O dia 12 de dezembro de 2024 representa um marco para a política climática brasileira com a publicação da Lei n.º 15.042/2024, que institui o Sistema Brasileiro de Comércio de Emissões de Gases de Efeito Estufa (SBCE). Sem sombra de dúvidas, temos um avanço importante para o Brasil em termos de regulação climática e alinhamento às práticas globais de precificação de carbono, o que era muito aguardado pelo mercado. No entanto, a agenda ainda é ampla. Agora, teremos que caminhar com sua regulamentação. De modo geral, a lei adota um modelo de mercado de carbono que harmoniza com os compromissos assumidos pelo Brasil no Acordo de Paris e outros tratados internacionais. Isso melhora a competitividade global e fortalece a posição do País em negociações climáticas. Instrumentos modernos foram introduzidos, como a Cota Brasileira de Emissões (CBE) e o Certificado de Redução ou Remoção Verificada de Emissões (CRVE), seguindo as práticas internacionais, promovendo um mercado robusto de ativos ambientais e incentivando a participação de setores diversos. Não podemos esquecer também a conquista da incorporação de diretrizes para proteger os direitos de povos indígenas, quilombolas e comunidades tradicionais, e a previsão de recursos para pesquisa e inovação tecnológica, além de uma estrutura de governança que contempla consulta pública e participação multissetorial, promovendo maior transparência e legitimidade.

▶ _INSTRUÇÃO A_:
Nas linhas abaixo, reproduza sem alterações o trecho que começa na linha que contém "Which category has" e termina na que contém "What is the smallest value displayed?", incluindo as duas.

▶ _LINHAS EXIBIDAS_:
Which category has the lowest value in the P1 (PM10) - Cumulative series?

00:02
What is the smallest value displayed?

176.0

==

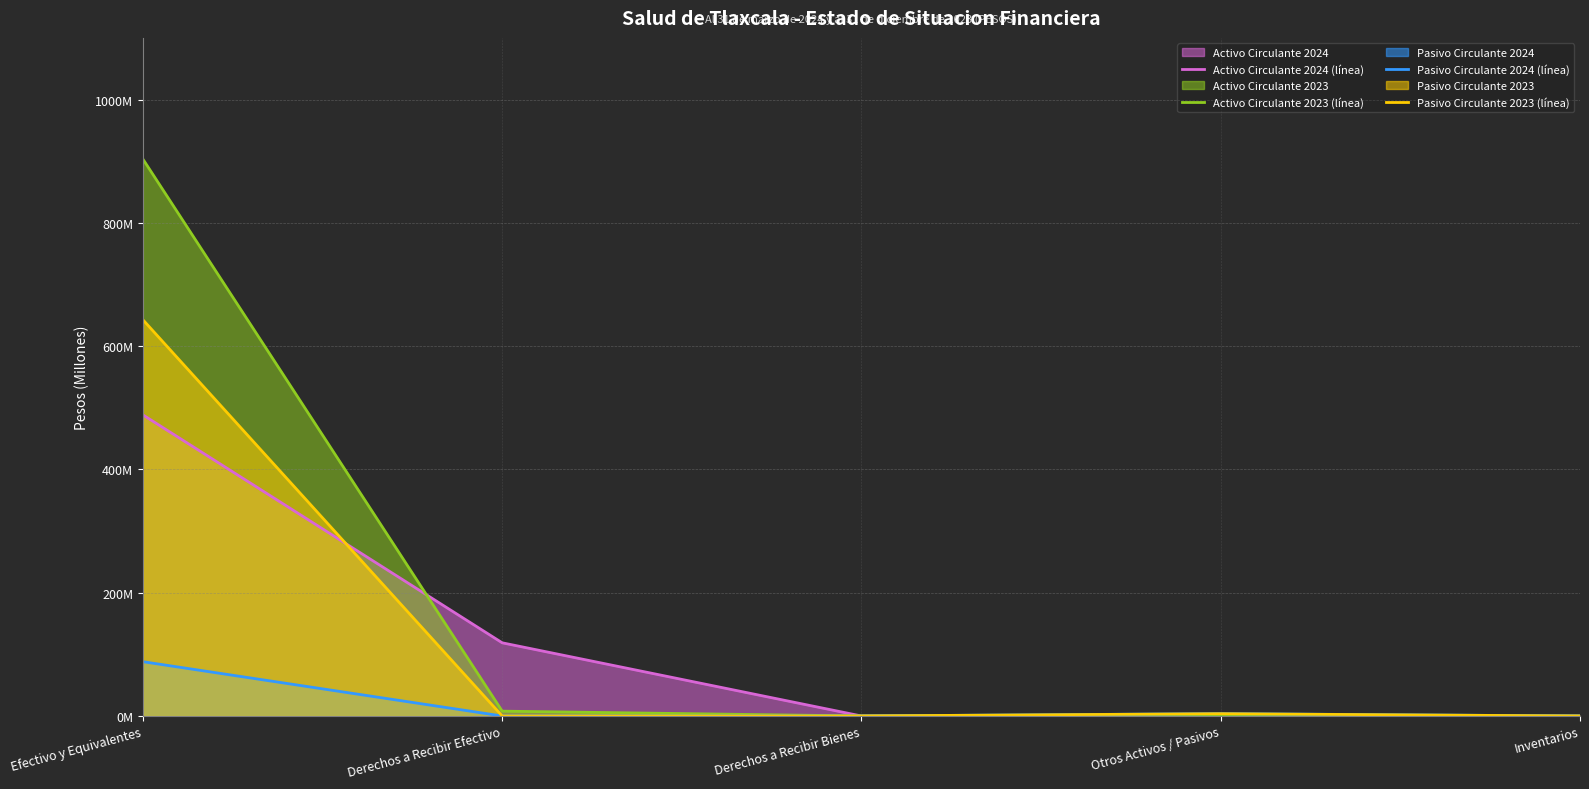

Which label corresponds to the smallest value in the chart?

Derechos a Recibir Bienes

▶ _INSTRUÇÃO B_:
Reescreva de forma mais concisa o parágrafo do texto que começa com "O dia 12 de dezembro de 2024", mantendo seus fatos principais.

▶ _RESPOSTA A_:
Which category has the lowest value in the P1 (PM10) - Cumulative series?

00:02
What is the smallest value displayed?

▶ _RESPOSTA B_:
Publicada em 12 de dezembro de 2024, a Lei n.º 15.042/2024 institui o Sistema Brasileiro de Comércio de Emissões de Gases de Efeito Estufa (SBCE). É um avanço em regulação climática e precificação de carbono, muito aguardado pelo mercado, mas ainda depende de regulamentação. O modelo de mercado de carbono adotado está alinhado aos compromissos do Brasil no Acordo de Paris e em outros tratados internacionais, o que melhora a competitividade global e fortalece o País nas negociações climáticas. A lei cria a Cota Brasileira de Emissões (CBE) e o Certificado de Redução ou Remoção Verificada de Emissões (CRVE). Também inclui diretrizes de proteção aos direitos de povos indígenas, quilombolas e comunidades tradicionais, prevê recursos para pesquisa e inovação tecnológica e estabelece uma governança com consulta pública e participação multissetorial.